## Start Source extract
Though the Pentagon claims these problems are all fixable, the litany of issues plaguing the F-35 over the years—and the high costs associated with them—hasn’t buoyed the F-35’s public image. But since 2010, the program has largely stabilized with production increasing (something like 170 jets have now been delivered to the U.S. and allies) and costs falling.

That’s the story the Pentagon wants to tell with its summer roadshow. As production ramps up and economies of scale begin to kick in, the price of procuring F-35 aircraft over the life of the program is down $7.5 billion in 2012 dollars, Bogdan revealed this week.

“We had real decreases in real costs this year,” Bogdan noted at a press briefing following his remarks to Congress. “For a program that has a tragic past, that is not a bad year.”
## End Source extract
## Start Entries shown
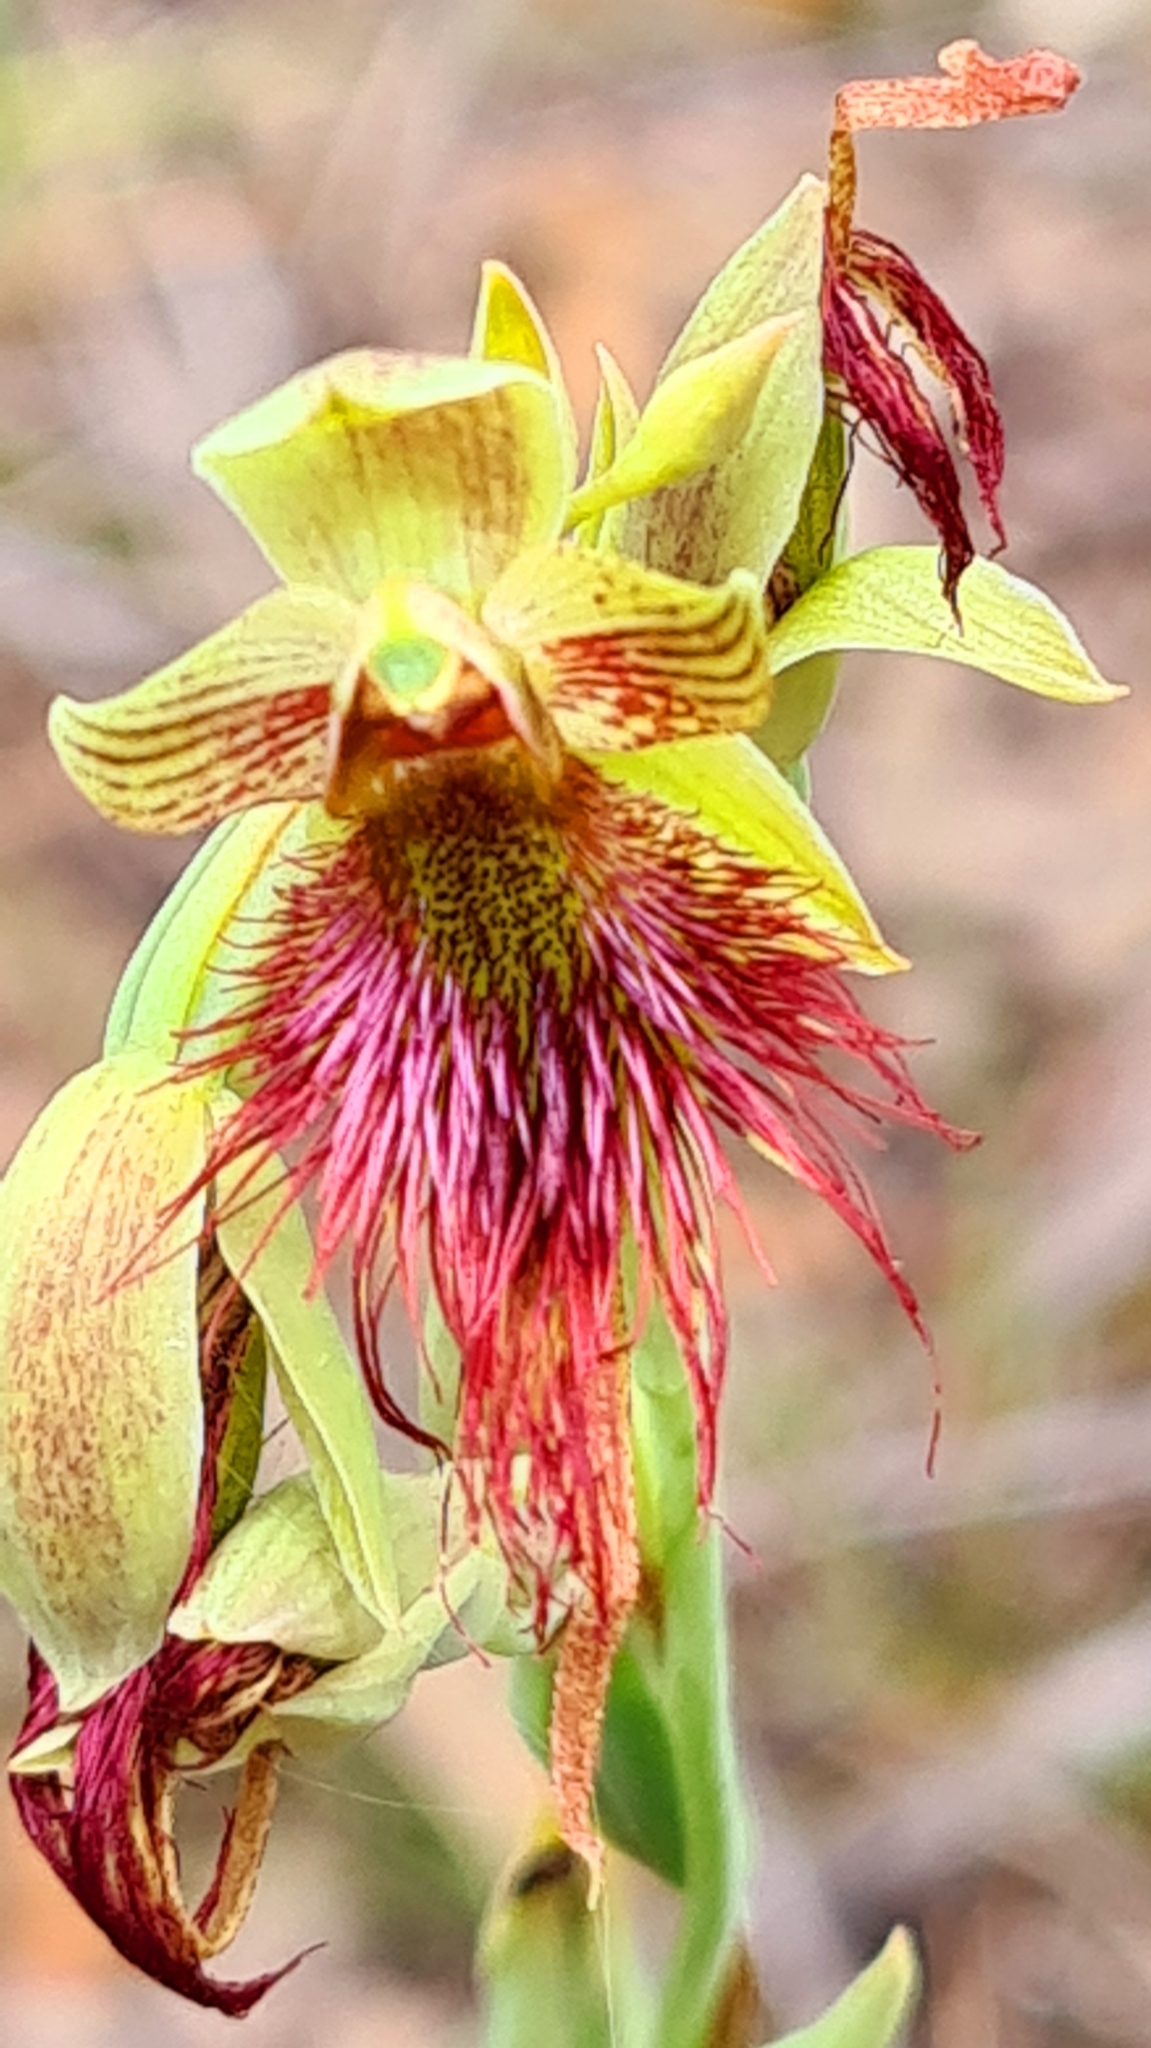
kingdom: Plantae
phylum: Tracheophyta
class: Liliopsida
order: Asparagales
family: Orchidaceae
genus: Calochilus
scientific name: Calochilus paludosus
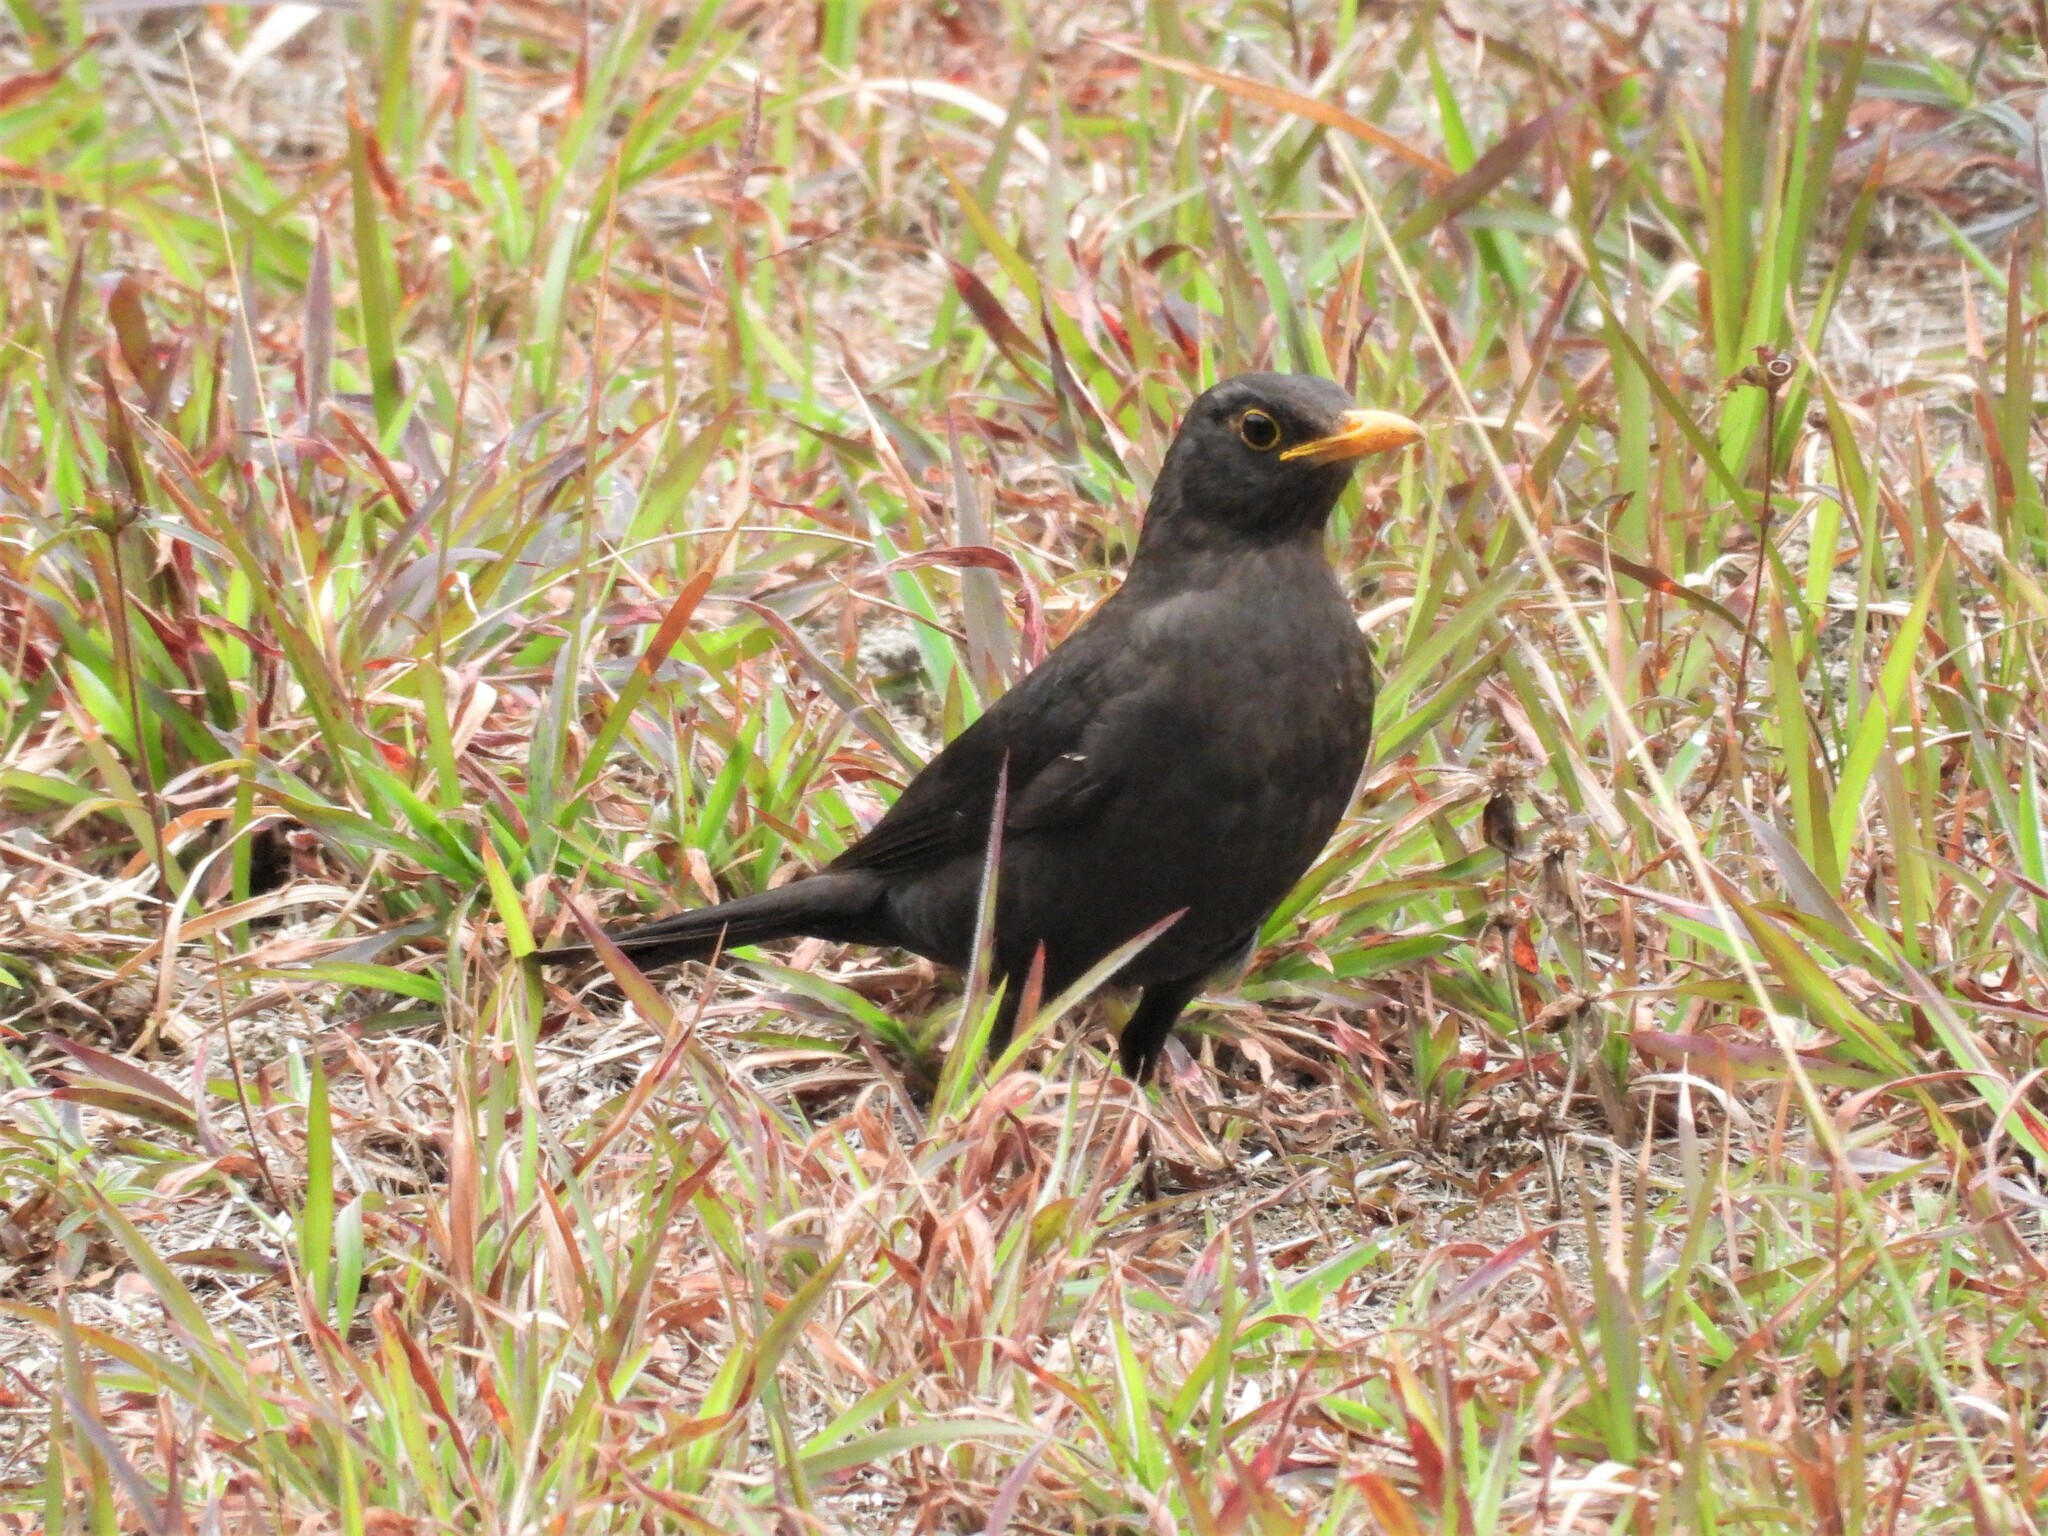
## End Entries shown
Resume the passage on F-35 program costs, picking up after its final sentence.

To highlight that not-bad year, F-35s will make appearances at more than a dozen public events starting at Luke Air Force Base in Arizona next week. Chicago and New York will both get to see F-35s on the wing. In July, the jet will make a much-anticipated debut at the Farnborough International Air Show and Royal International Air Tattoo, one of the world’s largest and most prestigious aerospace events.

The F-35’s Farnborough debut was originally slated for 2014, but its appearance was canceled when the entire fleet was grounded following that aforementioned engine fire. With rebranding top of mind, the Pentagon is hoping the F-35’s 2016 world tour will run a bit more smoothly.